O Pentágono, dos EUA, utilizou o modelo de inteligência artificial Claude, da empresa Anthropic, na operação realizada na Venezuela em 3 de janeiro que culminou na captura do agora ex-ditador venezuelano Nicolás Maduro.
Segundo informações do Wall Street Journal, citando fontes do governo, o modelo Claude foi utilizado na operação por meio da empresa Palantir Technologies, cuja plataforma de análise de dados é amplamente utilizada pelo Departamento de Guerra dos Estados Unidos e por outras agências federais de segurança. A Palantir atua como parceira da Anthropic para permitir o uso da tecnologia de IA em ambientes restritos, integrando o Claude às ferramentas já usadas nas forças armadas e no sistema de defesa americano.

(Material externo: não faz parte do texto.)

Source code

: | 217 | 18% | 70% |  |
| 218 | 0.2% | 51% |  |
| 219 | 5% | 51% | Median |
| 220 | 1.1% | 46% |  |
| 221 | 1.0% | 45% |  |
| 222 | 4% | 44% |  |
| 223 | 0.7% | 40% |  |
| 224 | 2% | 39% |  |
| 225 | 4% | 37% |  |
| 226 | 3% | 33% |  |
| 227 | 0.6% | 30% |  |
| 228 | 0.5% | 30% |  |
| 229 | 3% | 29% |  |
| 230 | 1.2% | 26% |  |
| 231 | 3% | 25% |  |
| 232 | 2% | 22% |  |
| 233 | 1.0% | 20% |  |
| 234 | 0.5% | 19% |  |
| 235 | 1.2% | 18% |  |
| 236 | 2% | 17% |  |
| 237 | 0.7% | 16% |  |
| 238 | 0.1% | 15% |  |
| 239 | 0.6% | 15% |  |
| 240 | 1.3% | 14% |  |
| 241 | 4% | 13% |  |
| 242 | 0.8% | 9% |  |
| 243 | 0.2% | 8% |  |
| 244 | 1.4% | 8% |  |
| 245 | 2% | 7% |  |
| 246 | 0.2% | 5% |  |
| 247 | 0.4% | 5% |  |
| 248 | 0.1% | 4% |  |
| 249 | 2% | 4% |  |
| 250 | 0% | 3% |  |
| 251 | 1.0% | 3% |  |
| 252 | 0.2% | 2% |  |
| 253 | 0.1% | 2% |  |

O portal americano Axios informou que duas fontes do governo dos EUA confirmaram o uso do modelo de IA durante a operação na Venezuela. O portal disse ainda que o modelo não foi utilizado apenas na fase de preparação da operação, mas também no dia da execução. O veículo destacou, contudo, que não foi possível confirmar o papel exato desempenhado pela ferramenta de IA na captura do ditador venezuelano. As fontes ouvidas pelo portal citam que o histórico do uso militar do Claude pelos EUA inclui análise de imagens de satélite e processamento de inteligência.
Na operação de 3 de janeiro, Maduro e sua esposa, Cilia Flores, foram capturados e levados aos Estados Unidos para responder a acusações federais de narcoterrorismo, conspiração e tráfico de drogas. A imprensa americana citou que apenas sete militares dos EUA ficaram feridos na operação.
Procurada pela imprensa dos EUA, a Anthropic disse que não poderia comentar se sua ferramenta de IA teria sido utilizada na operação em Caracas.
“Não podemos comentar se o Claude, ou qualquer outro modelo de IA, foi usado em qualquer operação específica, classificada ou não”. A empresa acrescentou que “qualquer uso do Claude – seja no setor privado ou no governo – deve cumprir nossas Políticas de Uso, que regem como o Claude pode ser implantado. Trabalhamos de perto com nossos parceiros para garantir conformidade”.
A agência Reuters informou que a Anthropic mantém atualmente políticas que proíbem o uso do Claude para apoiar violência, desenvolvimento de armas ou vigilância. Ainda assim, a empresa é atualmente a única desenvolvedora de grandes modelos de linguagem com acesso a sistemas confidenciais do governo por meio de empresas parceiras.